Now, Martha who was the more thoughtful of the pair, had been been musing and had come up with an idea.


'What about lipstick?'


'What?'


'Well given the nice colour, couldn't we some how make a lipstick and sell it? Then it wouldn't be such a waste we might even make enough money to take a little holiday.'


'And it would be a new and environmentally friendly process' she added, always concerned about these things.


'Perhaps, perhaps...' said George


So they set about their new project, in Martha's typically organised way. They kitchen became a research laboratory as man and wife laboured night and day. They tried many ways to reduce the cauliflower to its staining components, and many oils and waxes in which to fix it as a base. Many weeks of intensive research and development followed. Countless failures passed them by until finally they had produced the basic lipstick component.


'Unfortunately, its a little bit crumbly' said Martha


'Yes, and it still smells a bit' said George 'maybe we ought to put a warning on the packaging. I'm sure if its used carefully it'll be OK.'


'Good idea' Martha said 'what shall we write?'


George thought for a while, considering all the problems they had had, all the joy and pain they had gone through to make their new product.


'I've got it' he said 'we'll write......






SUPER-CAULI FRAGILE LIPSTICK, EXPECT HALITOSIS!
 

Wolfy

Banned
Once upon a time, there was a fellow named George. George loved two things, Hockey and Chicken. So one day, George was at work when all of a sudden a chicken walked up to him and said, "George, are you going to the Calgary game tonight?" And George replied, "No, I'm not."

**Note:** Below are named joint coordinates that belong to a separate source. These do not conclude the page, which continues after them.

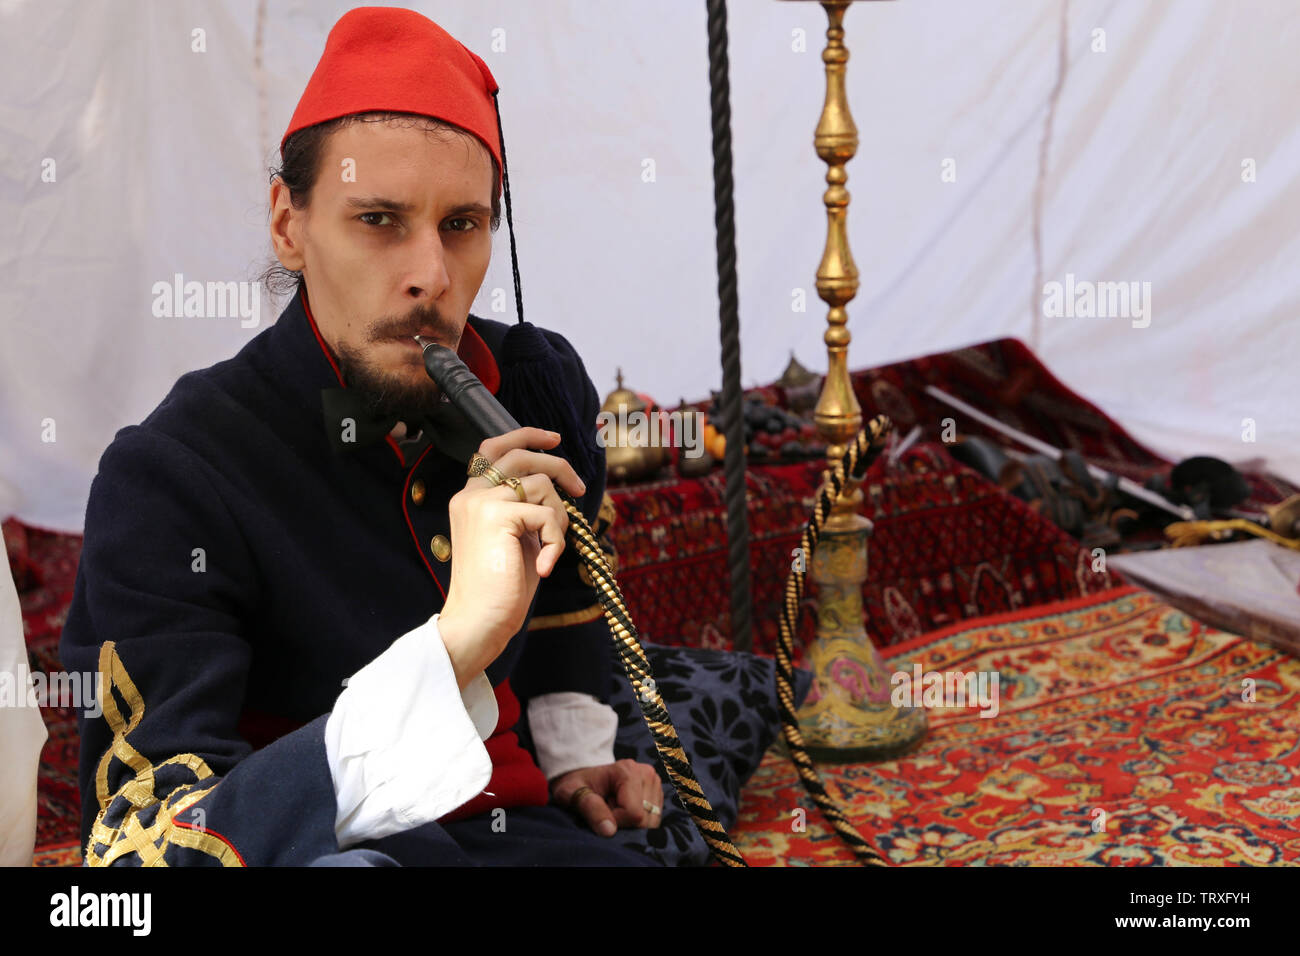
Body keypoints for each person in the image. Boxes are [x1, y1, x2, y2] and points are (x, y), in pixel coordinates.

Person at [59, 6, 673, 867]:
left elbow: (572, 598)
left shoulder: (532, 381)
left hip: (523, 826)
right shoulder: (172, 475)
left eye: (462, 224)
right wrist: (458, 638)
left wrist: (578, 756)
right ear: (289, 224)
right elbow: (147, 846)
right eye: (378, 220)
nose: (430, 276)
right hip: (331, 844)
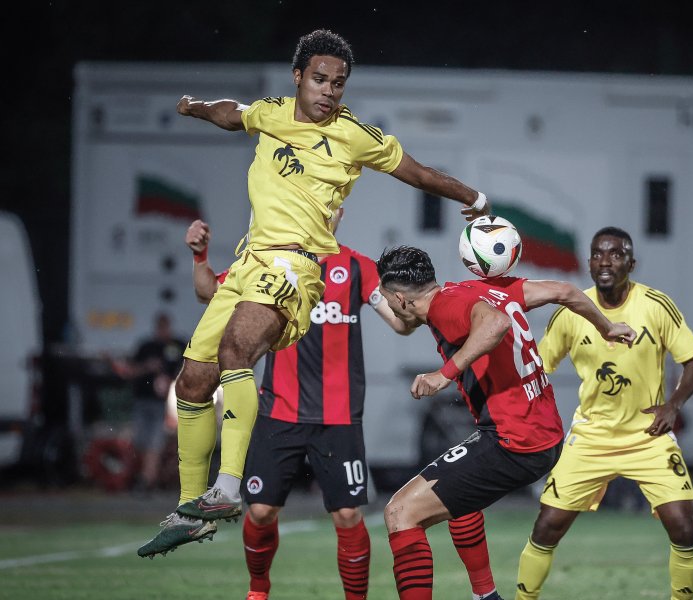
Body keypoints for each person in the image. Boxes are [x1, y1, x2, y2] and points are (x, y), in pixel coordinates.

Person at [138, 28, 490, 558]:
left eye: (338, 83)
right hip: (249, 260)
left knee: (236, 351)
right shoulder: (272, 113)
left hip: (297, 266)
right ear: (298, 76)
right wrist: (194, 107)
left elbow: (416, 173)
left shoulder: (353, 135)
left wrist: (474, 197)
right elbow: (232, 114)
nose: (329, 91)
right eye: (320, 80)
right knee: (191, 383)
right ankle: (191, 510)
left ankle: (226, 488)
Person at [185, 217, 504, 600]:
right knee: (261, 512)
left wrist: (416, 306)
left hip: (339, 417)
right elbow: (207, 292)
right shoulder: (266, 263)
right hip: (279, 411)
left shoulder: (356, 267)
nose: (326, 213)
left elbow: (400, 324)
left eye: (331, 206)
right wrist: (200, 255)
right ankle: (258, 591)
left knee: (348, 515)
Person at [375, 245, 637, 600]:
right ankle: (486, 596)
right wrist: (607, 327)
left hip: (513, 441)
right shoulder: (477, 289)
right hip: (542, 433)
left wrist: (443, 374)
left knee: (400, 512)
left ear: (400, 298)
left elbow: (495, 324)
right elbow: (565, 291)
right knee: (455, 494)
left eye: (388, 299)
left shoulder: (445, 308)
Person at [513, 227, 693, 600]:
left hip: (648, 436)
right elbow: (536, 368)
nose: (606, 261)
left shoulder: (655, 305)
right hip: (591, 437)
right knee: (547, 527)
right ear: (589, 263)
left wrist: (673, 404)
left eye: (616, 254)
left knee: (684, 526)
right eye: (598, 254)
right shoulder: (572, 311)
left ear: (631, 264)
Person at [111, 312, 187, 494]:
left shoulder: (177, 346)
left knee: (155, 441)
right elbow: (129, 371)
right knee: (141, 441)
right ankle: (146, 477)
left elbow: (186, 367)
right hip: (142, 400)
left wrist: (170, 380)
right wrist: (147, 366)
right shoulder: (146, 347)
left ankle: (147, 479)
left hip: (163, 404)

Frustrated, the chicken walked away and went to the game alone.

And then he had ginger ale.

-----

That's about how funny the "greatest joke in the world" is.
 

Coop

Member
A woman walks into the doctors office with a huge boil on her ass.
The doctor squeezes it, pushes it, and then looks at the hard white pus core. He says, "This is too big a job for me," so he sends her to Pus Sucker Bill.
The woman goes to Bill who looks at the bulging red, inflamed boil festering with pus and says, "This is no problem," and he proceeds to press his lips to her ass and sucks out the pus and core of the boil.
Halfway through, the woman drops a mammoth fart. Bill stops what he's doing, looks up and says "You know lady, it's people like you who make this job fucking disgusting.
 

Justin Bailey

------ ------
Q: What's the difference between a truckload of dead babies and a truckload of bowling balls?

A: You can't move a truckload of bowling balls with a pitchfork.
 

Xenon

Member
Little TONY returns from school and says he got an F in arithmetic.
"Why?" asks the father
"The teacher asked 'How much is 2x3', I said '6'", replies TONY.
"But that's right!" says his dad.
"Yeah, but then she asked me 'How much is 3x2?'"
"What's the fucking difference?" asks the father.
"That's what I said!"
 
Justin Bailey said:
Q: What's the difference between a truckload of dead babies and a truckload of bowling balls?

A: You can't move a truckload of bowling balls with a pitchfork.

we need that picture of Al Gore throwing up little Al Gores.